### Supplied passage:
⟨

I recently explained that selling your winners and hanging on to your losers can hurt returns for most investors.
Whereas the alternative strategy – run winners and cut losers – is endorsed by everyone from academics to super-investor Warren Buffett.
So how have you got on since my article? Dumped a couple of dogs in your portfolio while smiling as your best performer scales more dizzying heights?
Or better yet perhaps, have you done nothing at all? Most investors are prone to over-trading.
Either way, good for you!
However, I suspect that of the tens of thousands of readers out there, a fair number read my article, nodded sagely – and within days sold some position they had just because it had gone up a lot.
I am confident of this because, as I previously explained, the desire to sell winners is hardwired into our brains. And because I’ve done it myself, even though I know the theory of why I shouldn’t!
7 anti-selling strategies
Fact is, unless you’ve gone the logical brain of Mr. Spock, you can’t expect to overcome your emotions and instincts without a fight. You need to tame the urges to lock in those tasty gains too soon.
Voila! Here are seven strategies to help you keep your winning shares.
Note I’m presuming you’re a Foolish-style investor in great companies. That is where you’ll find the few mega-outperformers that can reward ultra-tenacious long-term holders.
(If you’re a day trader punting whatever penny stock is hot on the bulletin boards right now, you’re on your own…)

⟩

### Problem set:
1. Summarize the article on selling winning shares in exactly two sentences.
2. Decide whether each statement agrees with the article on selling winning shares, answering yes or no and quoting the words that settle it: (a) The author claims never to have sold a winner too early. (b) The author says most investors are prone to over-trading. (c) The seven strategies are meant for day traders chasing penny stocks.
3. List every sentence in the article on selling winning shares that ends with a question mark.
The entries that follow the article were taken from a separate source.

Source records:
⟨

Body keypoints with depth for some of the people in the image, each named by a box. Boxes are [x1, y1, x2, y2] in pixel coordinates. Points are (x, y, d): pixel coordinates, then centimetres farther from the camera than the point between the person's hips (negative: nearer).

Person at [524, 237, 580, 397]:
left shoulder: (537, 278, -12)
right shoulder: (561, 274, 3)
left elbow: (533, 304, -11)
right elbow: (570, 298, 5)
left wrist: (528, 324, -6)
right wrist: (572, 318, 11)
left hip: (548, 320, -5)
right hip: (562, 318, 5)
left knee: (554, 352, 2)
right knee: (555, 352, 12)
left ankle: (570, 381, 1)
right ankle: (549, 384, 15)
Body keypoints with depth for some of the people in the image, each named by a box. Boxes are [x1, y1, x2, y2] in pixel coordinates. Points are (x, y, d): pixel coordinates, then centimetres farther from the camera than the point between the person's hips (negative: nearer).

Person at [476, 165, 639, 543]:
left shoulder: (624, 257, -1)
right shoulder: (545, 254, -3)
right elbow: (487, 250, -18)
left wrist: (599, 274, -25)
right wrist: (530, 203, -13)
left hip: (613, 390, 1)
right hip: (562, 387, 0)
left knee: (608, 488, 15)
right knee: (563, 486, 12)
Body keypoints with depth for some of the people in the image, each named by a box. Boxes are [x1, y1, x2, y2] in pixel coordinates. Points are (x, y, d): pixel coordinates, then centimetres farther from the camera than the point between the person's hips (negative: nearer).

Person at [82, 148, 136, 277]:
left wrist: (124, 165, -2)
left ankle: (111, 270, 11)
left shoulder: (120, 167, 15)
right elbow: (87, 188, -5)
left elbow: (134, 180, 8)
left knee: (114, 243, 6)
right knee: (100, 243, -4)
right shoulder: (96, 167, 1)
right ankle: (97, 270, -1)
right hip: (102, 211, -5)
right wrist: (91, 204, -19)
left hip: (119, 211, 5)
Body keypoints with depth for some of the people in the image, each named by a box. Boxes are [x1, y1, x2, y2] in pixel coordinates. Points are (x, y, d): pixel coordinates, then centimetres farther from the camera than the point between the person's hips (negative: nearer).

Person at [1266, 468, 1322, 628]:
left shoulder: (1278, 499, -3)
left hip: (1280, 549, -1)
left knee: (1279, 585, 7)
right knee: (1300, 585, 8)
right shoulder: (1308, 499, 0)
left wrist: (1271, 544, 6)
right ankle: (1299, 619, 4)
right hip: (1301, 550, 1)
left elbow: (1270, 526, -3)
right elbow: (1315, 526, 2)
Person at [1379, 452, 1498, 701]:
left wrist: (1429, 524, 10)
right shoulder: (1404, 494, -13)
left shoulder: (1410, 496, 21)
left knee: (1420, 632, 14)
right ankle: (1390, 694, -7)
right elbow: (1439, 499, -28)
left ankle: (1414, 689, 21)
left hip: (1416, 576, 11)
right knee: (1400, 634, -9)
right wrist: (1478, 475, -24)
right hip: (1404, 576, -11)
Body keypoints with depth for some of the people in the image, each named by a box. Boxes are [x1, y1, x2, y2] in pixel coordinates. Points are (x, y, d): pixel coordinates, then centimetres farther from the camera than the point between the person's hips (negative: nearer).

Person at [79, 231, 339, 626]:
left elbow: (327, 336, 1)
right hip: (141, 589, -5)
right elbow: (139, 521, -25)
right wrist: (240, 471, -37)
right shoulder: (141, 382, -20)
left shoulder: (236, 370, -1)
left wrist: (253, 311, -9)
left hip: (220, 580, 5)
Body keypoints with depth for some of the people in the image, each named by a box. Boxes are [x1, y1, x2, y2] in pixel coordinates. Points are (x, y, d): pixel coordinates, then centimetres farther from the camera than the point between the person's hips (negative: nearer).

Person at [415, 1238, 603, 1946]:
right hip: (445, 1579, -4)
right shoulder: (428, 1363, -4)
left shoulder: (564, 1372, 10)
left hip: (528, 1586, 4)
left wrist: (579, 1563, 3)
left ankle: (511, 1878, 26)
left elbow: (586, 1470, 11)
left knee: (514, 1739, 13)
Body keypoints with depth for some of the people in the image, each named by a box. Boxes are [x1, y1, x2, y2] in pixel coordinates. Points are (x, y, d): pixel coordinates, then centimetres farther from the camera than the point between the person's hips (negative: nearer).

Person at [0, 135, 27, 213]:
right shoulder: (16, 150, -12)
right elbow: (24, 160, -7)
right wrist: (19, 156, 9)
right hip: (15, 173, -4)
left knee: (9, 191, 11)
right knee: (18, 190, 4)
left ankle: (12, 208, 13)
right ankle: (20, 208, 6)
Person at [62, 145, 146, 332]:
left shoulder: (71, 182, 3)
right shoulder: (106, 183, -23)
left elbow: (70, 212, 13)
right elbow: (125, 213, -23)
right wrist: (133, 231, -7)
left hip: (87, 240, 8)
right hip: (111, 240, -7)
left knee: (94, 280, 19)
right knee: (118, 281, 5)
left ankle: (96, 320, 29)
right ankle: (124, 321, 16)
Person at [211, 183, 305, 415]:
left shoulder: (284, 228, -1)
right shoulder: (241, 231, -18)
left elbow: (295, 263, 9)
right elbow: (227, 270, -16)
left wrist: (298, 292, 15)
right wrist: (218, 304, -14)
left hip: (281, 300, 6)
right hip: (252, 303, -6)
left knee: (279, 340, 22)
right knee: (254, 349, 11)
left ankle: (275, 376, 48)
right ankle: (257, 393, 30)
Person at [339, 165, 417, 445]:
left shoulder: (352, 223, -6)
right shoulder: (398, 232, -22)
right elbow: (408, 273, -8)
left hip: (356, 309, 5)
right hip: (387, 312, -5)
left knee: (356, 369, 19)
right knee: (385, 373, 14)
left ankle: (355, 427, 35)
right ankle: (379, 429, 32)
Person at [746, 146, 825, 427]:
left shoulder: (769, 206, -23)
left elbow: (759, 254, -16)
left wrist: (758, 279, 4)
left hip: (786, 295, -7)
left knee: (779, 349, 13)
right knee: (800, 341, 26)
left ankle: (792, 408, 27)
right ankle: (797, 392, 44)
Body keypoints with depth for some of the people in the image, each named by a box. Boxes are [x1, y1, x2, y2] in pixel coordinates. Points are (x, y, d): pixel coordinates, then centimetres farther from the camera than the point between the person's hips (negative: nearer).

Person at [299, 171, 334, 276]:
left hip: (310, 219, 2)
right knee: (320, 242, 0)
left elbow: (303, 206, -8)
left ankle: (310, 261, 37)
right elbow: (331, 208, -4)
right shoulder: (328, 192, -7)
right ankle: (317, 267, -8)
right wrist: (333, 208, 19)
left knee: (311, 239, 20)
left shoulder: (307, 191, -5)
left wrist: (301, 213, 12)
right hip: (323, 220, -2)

⟩

### Responses by task:
1. The author argues that running winners and cutting losers beats selling winners and holding losers, yet expects many readers sold a risen position soon after reading, because the urge to sell winners is hardwired and the author has done it too. To tame that urge, the author offers seven strategies for keeping winning shares, written for Foolish-style investors in great companies rather than day traders.

2.
(a) No: "And because I’ve done it myself, even though I know the theory of why I shouldn’t!"
(b) Yes: "Most investors are prone to over-trading."
(c) No: "If you’re a day trader punting whatever penny stock is hot on the bulletin boards right now, you’re on your own…"

3.
- So how have you got on since my article?
- Dumped a couple of dogs in your portfolio while smiling as your best performer scales more dizzying heights?
- Or better yet perhaps, have you done nothing at all?